◆ **Goal of the exercise**
Find the line that contains "В нем всегда" in the entries below. Restate it and every line after it, word for word, with no pictures.

◆ **Stored data entries**
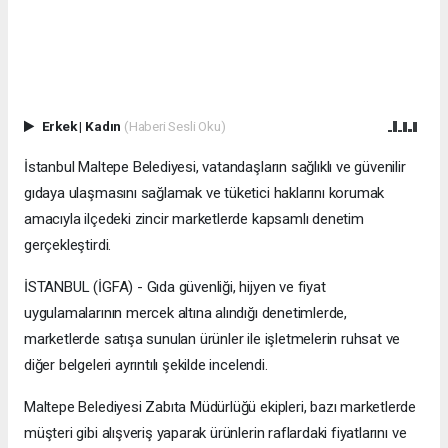
Erkek
|
Kadın
(Haberi Sesli Oku)
İstanbul Maltepe Belediyesi, vatandaşların sağlıklı ve güvenilir
gıdaya ulaşmasını sağlamak ve tüketici haklarını korumak
amacıyla ilçedeki zincir marketlerde kapsamlı denetim
gerçekleştirdi.
İSTANBUL (İGFA) - Gıda güvenliği, hijyen ve fiyat
uygulamalarının mercek altına alındığı denetimlerde,
marketlerde satışa sunulan ürünler ile işletmelerin ruhsat ve
diğer belgeleri ayrıntılı şekilde incelendi.
Maltepe Belediyesi Zabıta Müdürlüğü ekipleri, bazı marketlerde
müşteri gibi alışveriş yaparak ürünlerin raflardaki fiyatlarını ve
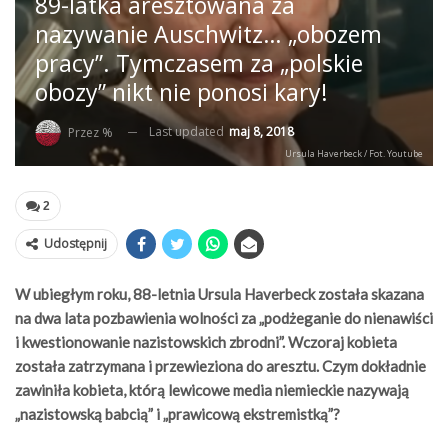
89-latka aresztowana za
nazywanie Auschwitz… „obozem
pracy”. Tymczasem za „polskie
obozy” nikt nie ponosi kary!
Last updated
maj 8, 2018
Przez %
Ursula Haverbeck / Fot. Youtube
2
Udostępnij
W ubiegłym roku, 88-letnia Ursula Haverbeck została skazana
na dwa lata pozbawienia wolności za „podżeganie do nienawiści
i kwestionowanie nazistowskich zbrodni”. Wczoraj kobieta
została zatrzymana i przewieziona do aresztu. Czym dokładnie
zawiniła kobieta, którą lewicowe media niemieckie nazywają
„nazistowską babcią” i „prawicową ekstremistką”?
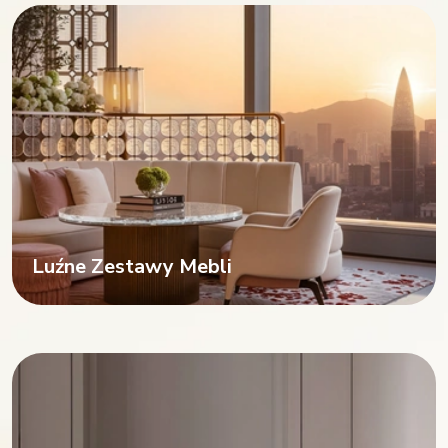
Luźne Zestawy Mebli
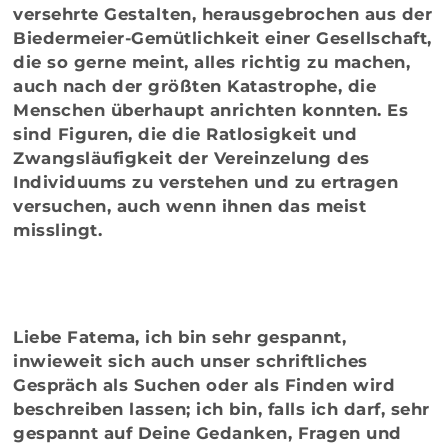
versehrte Gestalten, herausgebrochen aus der
Biedermeier-Gemütlichkeit einer Gesellschaft,
die so gerne meint, alles richtig zu machen,
auch nach der größten Katastrophe, die
Menschen überhaupt anrichten konnten. Es
sind Figuren, die die Ratlosigkeit und
Zwangsläufigkeit der Vereinzelung des
Individuums zu verstehen und zu ertragen
versuchen, auch wenn ihnen das meist
misslingt.
Liebe Fatema, ich bin sehr gespannt,
inwieweit sich auch unser schriftliches
Gespräch als Suchen oder als Finden wird
beschreiben lassen; ich bin, falls ich darf, sehr
gespannt auf Deine Gedanken, Fragen und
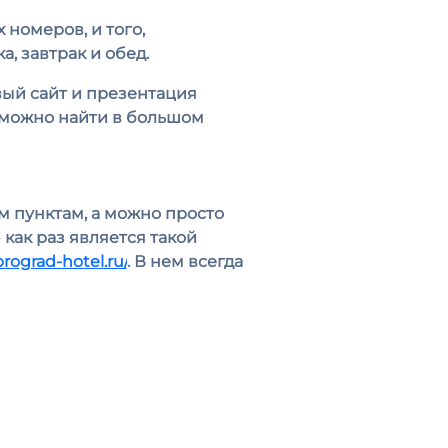
 номеров, и того,
, завтрак и обед.
вый сайт и презентация
я можно найти в большом
м пунктам, а можно просто
 как раз является такой
brograd-hotel.ru/
. В нем всегда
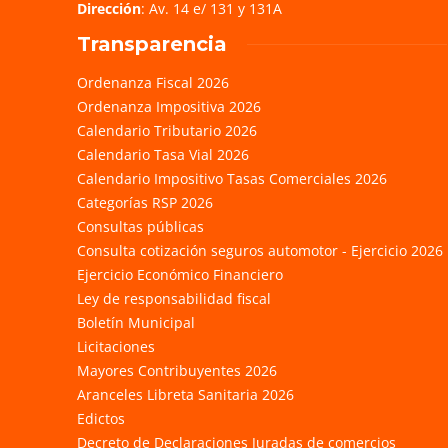
Dirección
: Av. 14 e/ 131 y 131A
Transparencia
Ordenanza Fiscal 2026
Ordenanza Impositiva 2026
Calendario Tributario 2026
Calendario Tasa Vial 2026
Calendario Impositivo Tasas Comerciales 2026
Categorías RSP 2026
Consultas públicas
Consulta cotización seguros automotor - Ejercicio 2026
Ejercicio Económico Financiero
Ley de responsabilidad fiscal
Boletín Municipal
Licitaciones
Mayores Contribuyentes 2026
Aranceles Libreta Sanitaria 2026
Edictos
Decreto de Declaraciones Juradas de comercios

◆ **Exercise output**
. В нем всегда
Dirección
: Av. 14 e/ 131 y 131A
Transparencia
Ordenanza Fiscal 2026
Ordenanza Impositiva 2026
Calendario Tributario 2026
Calendario Tasa Vial 2026
Calendario Impositivo Tasas Comerciales 2026
Categorías RSP 2026
Consultas públicas
Consulta cotización seguros automotor - Ejercicio 2026
Ejercicio Económico Financiero
Ley de responsabilidad fiscal
Boletín Municipal
Licitaciones
Mayores Contribuyentes 2026
Aranceles Libreta Sanitaria 2026
Edictos
Decreto de Declaraciones Juradas de comercios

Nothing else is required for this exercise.